Kurosawa explique qu'en manipulant les images virtuelles (ce que le budget de son film permettait), il a ressenti « les limites de son imagination » (Cahiers, n°699). Koichi sent en lui les mêmes limites : il est impossible de se réveiller dans un monde endormi, les moments d'éveil ont beau se répéter (Koichi se réveille quatre fois), le coma est plus fort que lui, le coma a fait son travail, anéantissant ce qui était si précieux dans le film d'Almodovar : la parole. Dans la première partie de Real, la parole ne sert à rien, elle est aussi morte que les personnages : pendant que Koichi lui parle, Atsumi dessine de dos, devant une ville qui n'existe pas. Et Atsumi dessine des images de morts qui s'incrustent dans le décor sinistre de l'appartement.

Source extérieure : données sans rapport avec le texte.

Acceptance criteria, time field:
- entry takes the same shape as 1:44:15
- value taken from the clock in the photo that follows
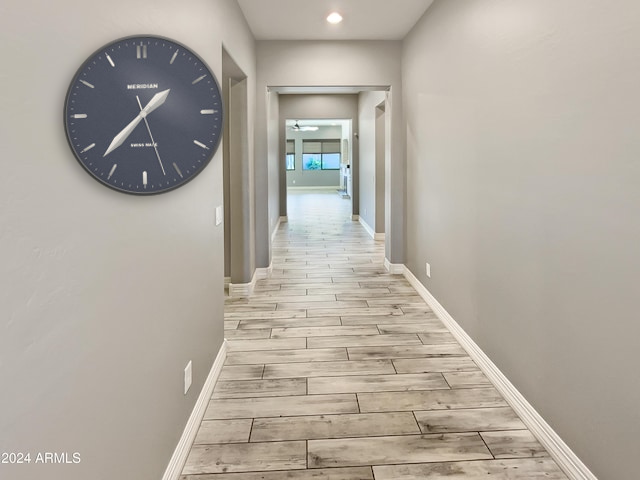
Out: 1:37:27
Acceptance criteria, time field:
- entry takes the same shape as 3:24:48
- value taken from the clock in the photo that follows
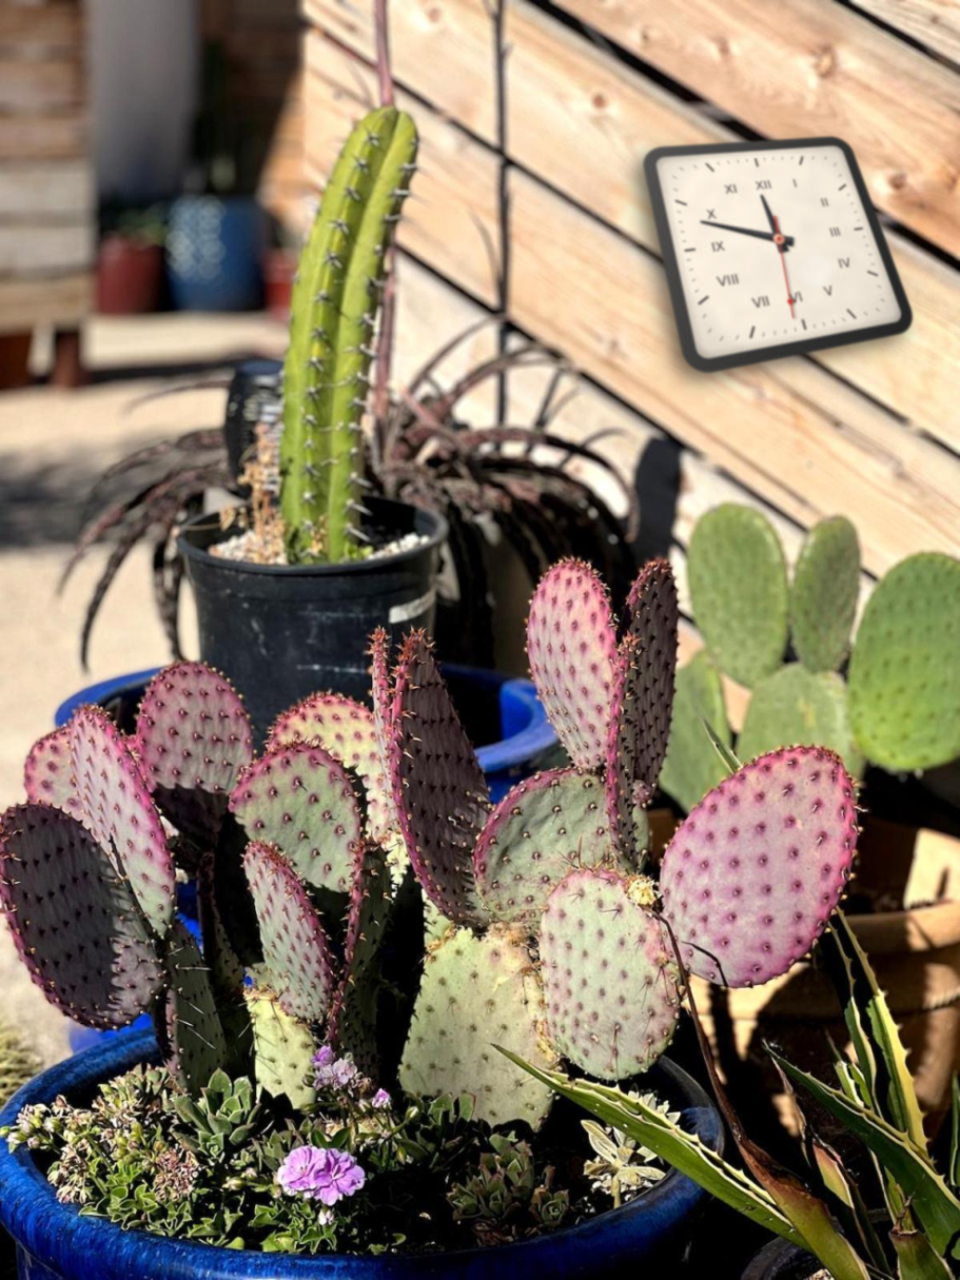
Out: 11:48:31
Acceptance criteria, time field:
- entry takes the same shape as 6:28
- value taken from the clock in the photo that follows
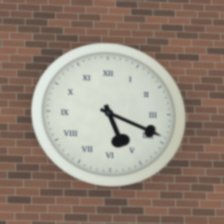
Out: 5:19
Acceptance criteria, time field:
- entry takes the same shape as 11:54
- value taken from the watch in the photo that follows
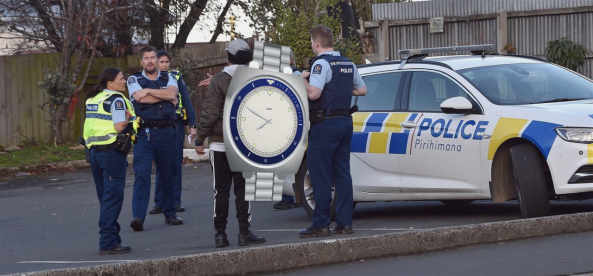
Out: 7:49
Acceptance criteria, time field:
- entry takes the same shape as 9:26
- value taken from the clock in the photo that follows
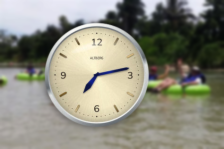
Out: 7:13
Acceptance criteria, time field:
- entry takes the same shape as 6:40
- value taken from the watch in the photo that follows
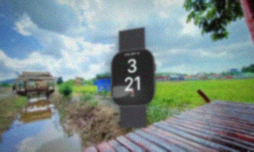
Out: 3:21
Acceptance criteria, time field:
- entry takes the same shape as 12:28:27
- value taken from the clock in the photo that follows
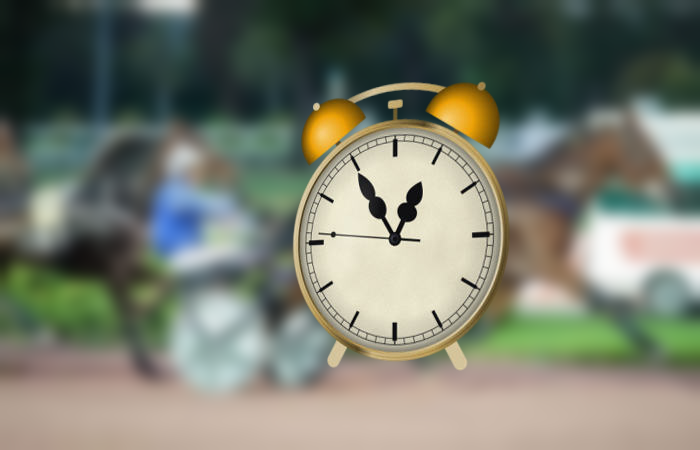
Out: 12:54:46
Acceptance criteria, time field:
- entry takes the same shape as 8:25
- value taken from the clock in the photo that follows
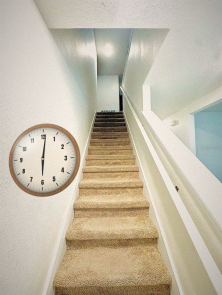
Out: 6:01
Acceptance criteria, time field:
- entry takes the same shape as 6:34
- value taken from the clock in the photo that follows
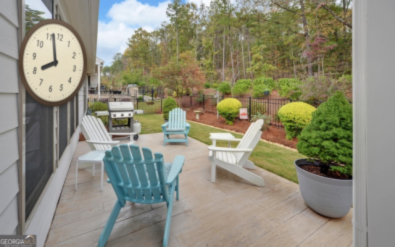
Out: 7:57
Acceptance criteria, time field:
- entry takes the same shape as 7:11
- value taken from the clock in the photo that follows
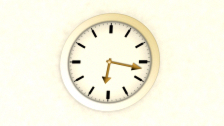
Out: 6:17
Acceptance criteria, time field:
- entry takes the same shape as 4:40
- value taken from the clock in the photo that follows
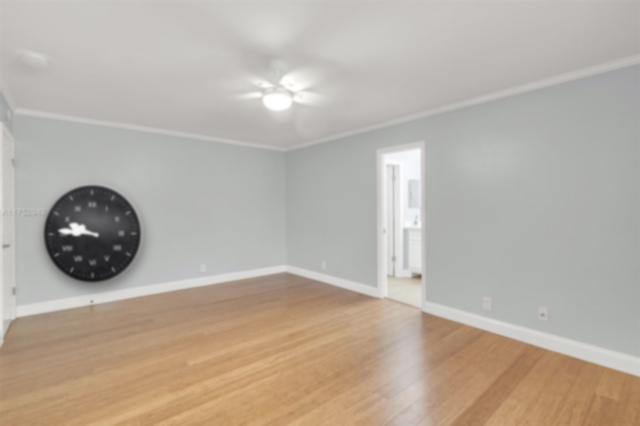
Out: 9:46
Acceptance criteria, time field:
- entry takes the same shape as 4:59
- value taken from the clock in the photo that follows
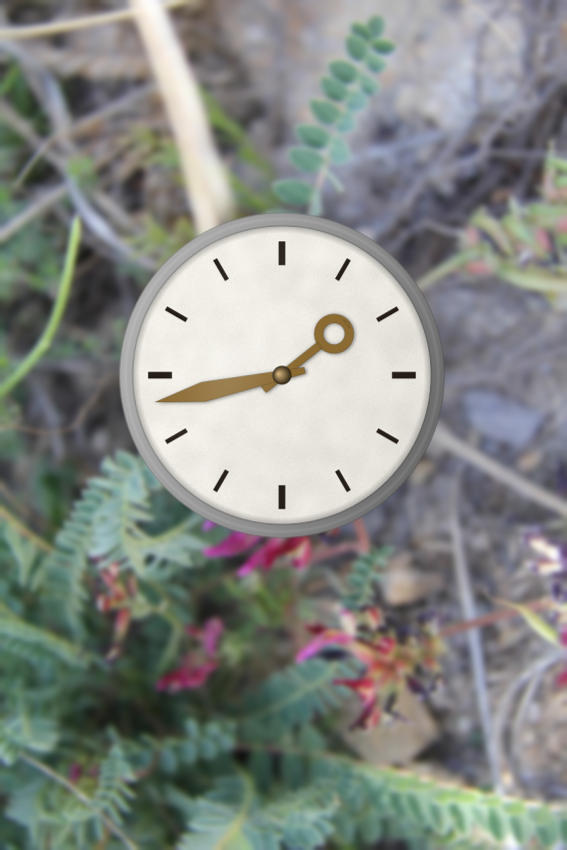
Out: 1:43
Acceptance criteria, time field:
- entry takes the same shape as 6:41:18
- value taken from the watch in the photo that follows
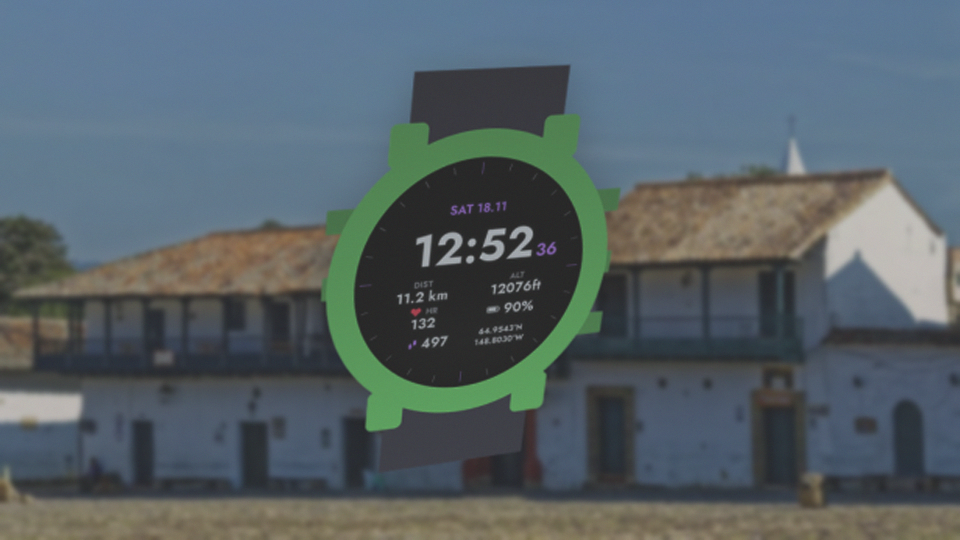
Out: 12:52:36
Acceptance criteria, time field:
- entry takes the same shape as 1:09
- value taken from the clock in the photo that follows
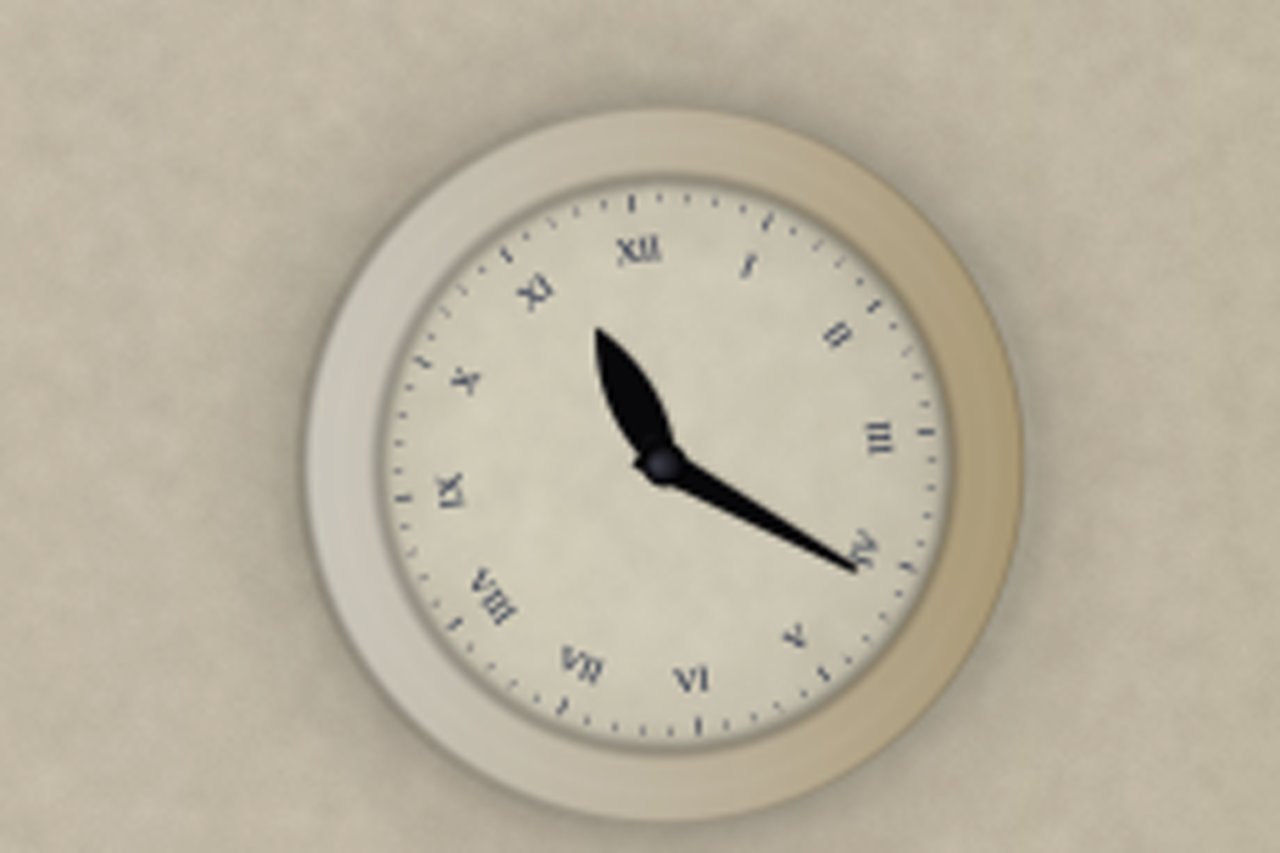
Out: 11:21
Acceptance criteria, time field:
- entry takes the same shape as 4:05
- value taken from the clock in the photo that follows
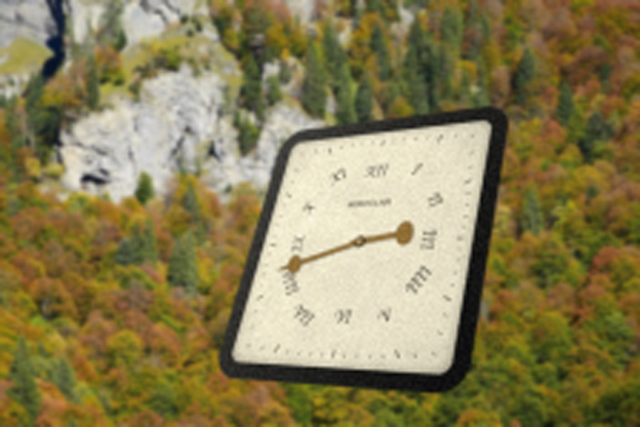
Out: 2:42
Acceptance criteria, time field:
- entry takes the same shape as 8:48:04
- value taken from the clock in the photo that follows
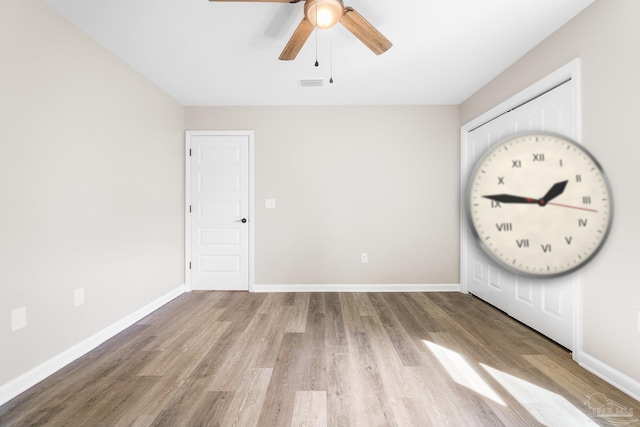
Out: 1:46:17
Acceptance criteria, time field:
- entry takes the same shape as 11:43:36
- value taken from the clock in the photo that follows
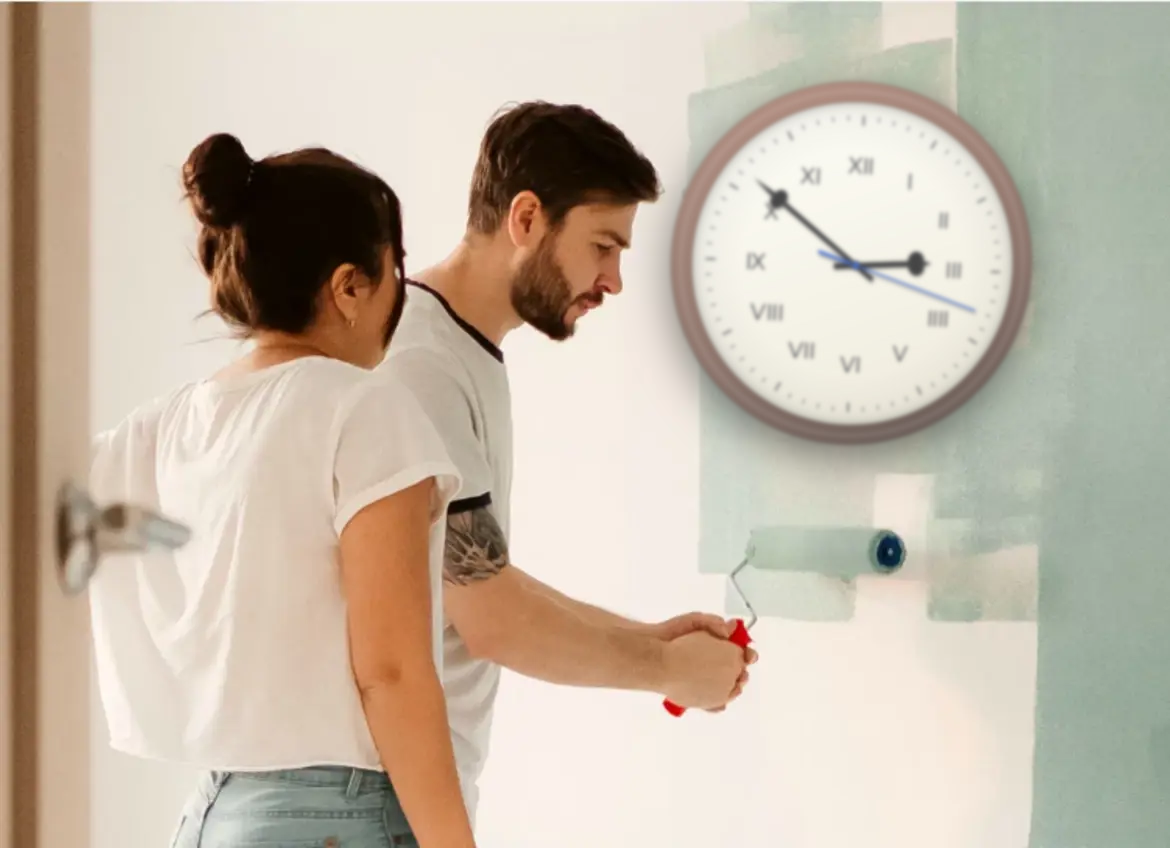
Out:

Mais Kurosawa croit en son histoire et il nous l'a dit depuis le premier plan, celui où, dans cet appartement si triste, Koichi et Atsumi se promettent d'être toujours ensemble. Par l'inversion de rôles qui coupe le flm en deux (c'est Eurydice qui va sauver Orphée), Real sort tout à coup de son coma et retrouve, par des scènes très simples, la puissance de la parole : « Je suis contente de t'avoir revu. Tu vas aller mieux, je le sais », dit Atsumi à Koichi. Là réside la véritable promesse qui va unir les personnages, promesse qui redouble le pacte établi par le premier plan (être toujours ensemble). Le film surprend alors par l'immense effort de croyance qu'il exige de son spectateur : il nous demande de croire à une vieille histoire d'enfant mort qui demande réparation, il nous demande de croire que les séances de contact peuvent continuer alors que Koichi est mort, il nous demande de croire à l'apparition d'un plésiosaure susceptible d'éprouver des émotions humaines. Jusqu'au moment où Koichi ouvre les yeux : la lumière est vive, le ciel dégagé. Cette fin, aussi naïve que miraculeuse, m'évoque l'esprit de certains films de Spielberg, notamment Rencontres du troisième type. Et pour dire ce qu'elle me fait éprouver, je ne peux que citer ces lignes de Pierre Trividic « Et puis la chose arrive. Le vaisseau extraterrestre répond, dans une variation orchestrale grandiose. Si fort que les vitres explosent aux façades des installations […]. Pour une fois, la route conduit quelque part. Parce qu'il y a quelque chose plutôt que rien. Parce que la question trouve sa réponse. Pour une fois, vous appelez et l'on vous répond. » (Les Cahiers du cinéma, n°700).